DATA SUPPLIED =
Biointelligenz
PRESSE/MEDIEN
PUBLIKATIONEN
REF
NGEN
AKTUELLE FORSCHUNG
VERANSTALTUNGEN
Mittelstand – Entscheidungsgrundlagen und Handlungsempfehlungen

WRITTEN TASK = Could you express every line of the items above as a Markdown table with the columns "Row" and "Line", numbering the rows in order and leaving out any blank lines?

TASK RESPONSE =
| Row | Line |
|---|---|
| 1 | Biointelligenz |
| 2 | PRESSE/MEDIEN |
| 3 | PUBLIKATIONEN |
| 4 | REF |
| 5 | NGEN |
| 6 | AKTUELLE FORSCHUNG |
| 7 | VERANSTALTUNGEN |
| 8 | Mittelstand – Entscheidungsgrundlagen und Handlungsempfehlungen |